Overall, Mr. Sargsian appears to be polling somewhat better than President Robert Kocharian was on the eve of 2003 election, in which Mr. Kocharian won just under 50 percent in the first round and more than two-thirds of the vote in the run-off.
Mr. Ter-Petrossian in turn is polling substantially worse than the main opposition challenger, Stepan Demirchian, did in January-February 2003.
Uncertainty of outcome, and certainty of crisis
Mr. Sargsian is continuing to enjoy advantages in organizational resources and popular support. Throughout his campaign, he has exuded confidence and offered only a restrained reaction to the daily barrage of accusations and insults coming from the opposition candidates, particularly from Mr. Ter-Petrossian, who has in turn been targeted heavily by pro-government media.
However, over the last week the ex-president’s campaign has gained momentum and has to a large degree succeeded in turning the election into a two-man race. Mr. Ter- Petrossian appears to be attracting voters who see him as an only candidate capable of mounting a strong challenge against Mr. Sargsian.
He won the endorsement of Raffi Hovannisian’s Heritage Party (which won 6 percent of the vote last May), as well as two parliament members previously allied with HHK, the prime minister’s party. Mr. Ter-Petrossian has also been backed by Aram Karapetian, a maverick politician who claims to be close to the Russian government and whose party won 3 percent of the vote last May.
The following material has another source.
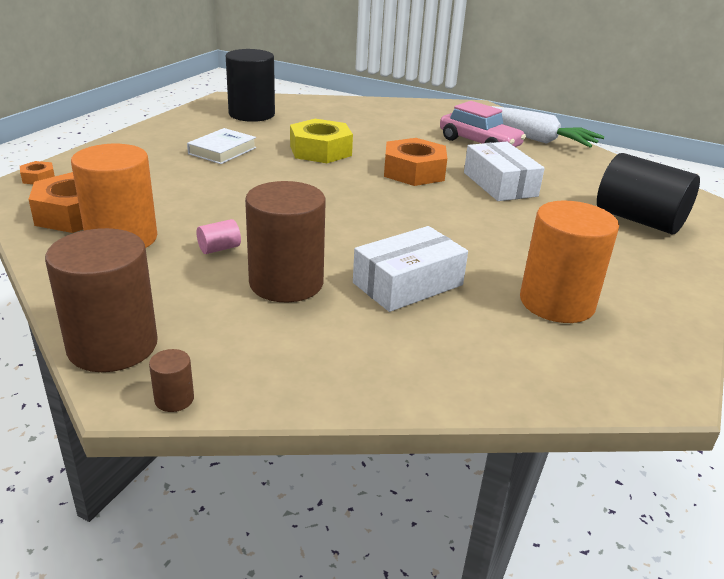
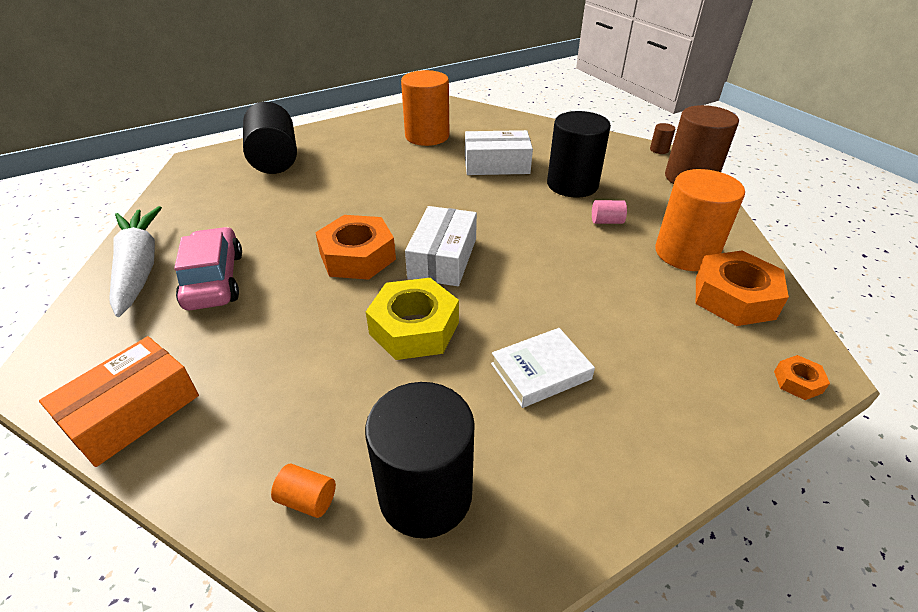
camera: 145 degrees left, 10 degrees up
(286, 283) = (572, 184): brown cylinder -> black cylinder
(300, 106) = (307, 499): none -> orange cylinder
(413, 107) = (133, 412): none -> orange box
(500, 184) = (306, 217): white box -> white box (443, 258)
Mr. Ter-Petrossian has thus largely reconstituted the 2003 opposition alliance, at the time led by Mr. Demirchian. The only change is that parties supporting former Prime Minister Vazgen Manukian, who is running separately, have been replaced by Mr. Ter-Petrossian’s loyalists from the former ruling Armenian Pan National Movement (ANM).
Last Monday, Armenia’s ex-president went to Moscow and reportedly assured a pro- Kremlin pundit of his loyalty to Russian interests. While Mr. Ter-Petrossian’s television ads claimed that he met with senior members of the Russian government, those claims remained unconfirmed by Russian officials.
At the same time, the ex-president’s campaign pressured Mr. Baghdasarian, who has been coming second or third in most recent polls, to drop out of the race. Earlier this week, Mr. Ter-Petrossian said he was certain of Mr. Baghdasarian’s endorsement.
But on Thursday Mr. Baghdasarian refused to back the ex-president. Support for Mr. Ter-Petrossian from other candidates in the race, particularly Mr. Hovhannesian of ARF, is believed to be highly unlikely.
For months, Mr. Ter-Petrossian has also tried to woo away major players in Armenia’s establishment who have supported Mr. Sargsian – particularly PAP leader and businessman Gagik Tsarukian, with little success so far.
Last Wednesday, the ex-president claimed support from unidentified figures in the republic’s Police and the National Security Service, but those claims remained unsubstantiated as of press time.
The outcome of the electoral race, which has increasingly focused on Mr. Ter-Petrossian, Mr. Sargsian, and to an extent Mr. Baghdasarian, remains hard to predict.
Although Mr. Sargsian remains a favorite, the two major opposition campaigns also claim the inevitability of their victory and are unlikely to accept defeat without street protests and legal appeals to overturn the results.
While only one of the candidates can win, the balance of forces arrayed and the visible polarization of recent weeks make a postelection crisis likely, no matter the actual outcome of the vote.